PROVIDED ENTRIES:
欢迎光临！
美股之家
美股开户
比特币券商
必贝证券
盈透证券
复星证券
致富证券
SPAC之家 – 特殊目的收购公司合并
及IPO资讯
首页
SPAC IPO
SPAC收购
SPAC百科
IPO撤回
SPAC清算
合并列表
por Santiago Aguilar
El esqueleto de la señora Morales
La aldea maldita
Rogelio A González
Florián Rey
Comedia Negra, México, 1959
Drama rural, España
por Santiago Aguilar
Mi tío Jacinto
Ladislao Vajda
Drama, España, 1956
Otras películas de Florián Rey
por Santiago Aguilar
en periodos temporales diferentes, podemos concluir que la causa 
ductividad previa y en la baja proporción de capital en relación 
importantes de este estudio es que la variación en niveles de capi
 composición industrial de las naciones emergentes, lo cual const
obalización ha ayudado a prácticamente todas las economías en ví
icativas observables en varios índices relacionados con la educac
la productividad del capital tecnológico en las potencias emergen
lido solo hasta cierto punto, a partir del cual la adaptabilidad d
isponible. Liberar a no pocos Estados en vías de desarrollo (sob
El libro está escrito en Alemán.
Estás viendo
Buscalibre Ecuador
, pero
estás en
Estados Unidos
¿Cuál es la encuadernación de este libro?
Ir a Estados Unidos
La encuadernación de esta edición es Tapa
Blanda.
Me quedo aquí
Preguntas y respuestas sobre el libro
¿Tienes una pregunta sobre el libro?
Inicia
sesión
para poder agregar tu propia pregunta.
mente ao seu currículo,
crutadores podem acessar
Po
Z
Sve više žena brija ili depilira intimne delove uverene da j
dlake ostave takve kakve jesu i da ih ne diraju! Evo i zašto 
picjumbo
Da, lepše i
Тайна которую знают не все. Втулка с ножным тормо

TRY IT: A reply should hold exactly the lines from the one containing "dlake ostave takve" through the end of the data above, nothing more.

EXERCISE ANSWER:
dlake ostave takve kakve jesu i da ih ne diraju! Evo i zašto 
picjumbo
Da, lepše i
Тайна которую знают не все. Втулка с ножным тормо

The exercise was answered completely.